This is a refined/sheafified version of this previos question of mine.
Let $(X,\mathcal{O}_X)$ be a ringed space or more in general a ringed stack, where the structure sheaf $\mathcal{O}_X$ is a sheaf of $\mathbb{K}$-algebras for some field $\mathbb{K}$. Then a global section of $\mathcal{O}_X$ can be thought of as a "scalar field" on $X$. In the "categorical progression" of higher $\mathbb{K}$-vector spaces, the field $\mathbb{K}$ is the 0th level. 1st level are classical $\mathbb{K}$-vector spaces, and so the "1st level version" of a section of $\mathcal{O}_X$ is (at least roughtly) a field of $\mathbb{K}$-vector spaces on $X$. A natural formalization of this rough idea is that of going from the sheaf $\mathcal{O}_X$ to the stack $\mathcal{O}_X$-Mod of sheaves of $\mathcal{O}_X$-modules on $X$ (maybe with suitable assumptions, e.g., one could be considering only quasi-coherent sheaves of $\mathcal{O}_X$-modules). A remarkable property of $\mathcal{O}_X$-modules is that they can be pushed forward along morphisms of ringed spaces. Now, the structure sheaf $\mathcal{O}_X$ we started with is in particular an $\mathcal{O}_X$-module, and pushing it forward along the terminal morphism $\pi:X\to \{pt\}$ we precisely get sections of $\mathcal{O}_X$ mentioned above.

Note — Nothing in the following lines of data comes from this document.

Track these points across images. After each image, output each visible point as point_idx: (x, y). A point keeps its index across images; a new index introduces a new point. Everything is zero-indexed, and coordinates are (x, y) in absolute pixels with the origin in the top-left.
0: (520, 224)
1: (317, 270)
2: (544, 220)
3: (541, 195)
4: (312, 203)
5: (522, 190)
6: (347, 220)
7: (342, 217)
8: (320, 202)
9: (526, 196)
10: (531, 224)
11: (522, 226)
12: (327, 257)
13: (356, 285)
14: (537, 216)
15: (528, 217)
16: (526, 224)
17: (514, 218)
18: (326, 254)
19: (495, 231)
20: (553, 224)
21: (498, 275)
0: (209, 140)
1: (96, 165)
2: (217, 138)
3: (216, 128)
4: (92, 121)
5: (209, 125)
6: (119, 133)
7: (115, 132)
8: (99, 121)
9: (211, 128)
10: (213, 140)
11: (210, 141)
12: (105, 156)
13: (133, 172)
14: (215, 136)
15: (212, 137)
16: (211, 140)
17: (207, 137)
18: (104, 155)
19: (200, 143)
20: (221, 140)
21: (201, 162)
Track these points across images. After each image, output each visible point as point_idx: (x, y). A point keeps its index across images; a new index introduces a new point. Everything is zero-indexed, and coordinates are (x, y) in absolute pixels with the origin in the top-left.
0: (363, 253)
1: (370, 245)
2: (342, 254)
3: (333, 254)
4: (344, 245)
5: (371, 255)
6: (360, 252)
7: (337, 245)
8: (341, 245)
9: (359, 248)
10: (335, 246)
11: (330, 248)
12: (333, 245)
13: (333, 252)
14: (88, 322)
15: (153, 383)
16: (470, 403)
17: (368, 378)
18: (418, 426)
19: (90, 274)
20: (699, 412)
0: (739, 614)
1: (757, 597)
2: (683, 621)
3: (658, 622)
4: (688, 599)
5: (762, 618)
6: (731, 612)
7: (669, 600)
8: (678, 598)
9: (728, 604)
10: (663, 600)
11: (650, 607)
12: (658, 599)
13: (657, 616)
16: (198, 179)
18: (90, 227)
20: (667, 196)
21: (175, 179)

Now we can make a further step, and go from the stack of $\mathcal{O}_X$-modules to the 2-stack of $\mathcal{O}_X$-algebras (with $\mathcal{O}_X$-$\mathcal{O}_X$-bimodules as 1-morphisms and morphisms of bimodules as 2-morphisms). My question is: can $\mathcal{O}_X$-algebras be pushed forward along morphisms of ringed spaces? (under which hypothesis?). In particular, considering $\mathcal{O}_X$ as an $\mathcal{O}_X$-algebra, what is the $\mathbb{K}$-algebra $\pi_*\mathcal{O}_X$? (the prototypical conjectural example of this in my mind is the following: if $G$ is a finite group, then $\pi_*\mathcal{O}_{pt//G}$ is Morita equivalent to $\mathbb{K}[G]$, the group algebra of $G$).
In the above, an $\mathcal{O}_X$-algebra is to be thought as of a placeholder for its category of modules, so in a non-affine situation it is actually deceitful to reason in terms of algebras and a better description would be thinking of the "second step" as $\mathcal{O}_X$-linear categories, with additive functors and natural transformations of these. In this more general setting, the pushforward to a point of $\mathcal{O}_X$ would be the "pushforward of the 2-category of $\mathcal{O}_X$-linear categories" and this should be a $\mathbb{K}$-linear category, but not necessarily the category of representations of an algebra. In particular, by abstract nonsense I would expect this pushforward to be the category of $\mathcal{O}_X$-modules.
Note that going one step backwards instead of one step forward, the existence of a pushforward is nontrivial: the pushforward of a section of $\mathcal{O}_X$ along $X\to \{pt\}$ is an integration of fuctions on $X$, so it requires additional data to be defined (a "measure").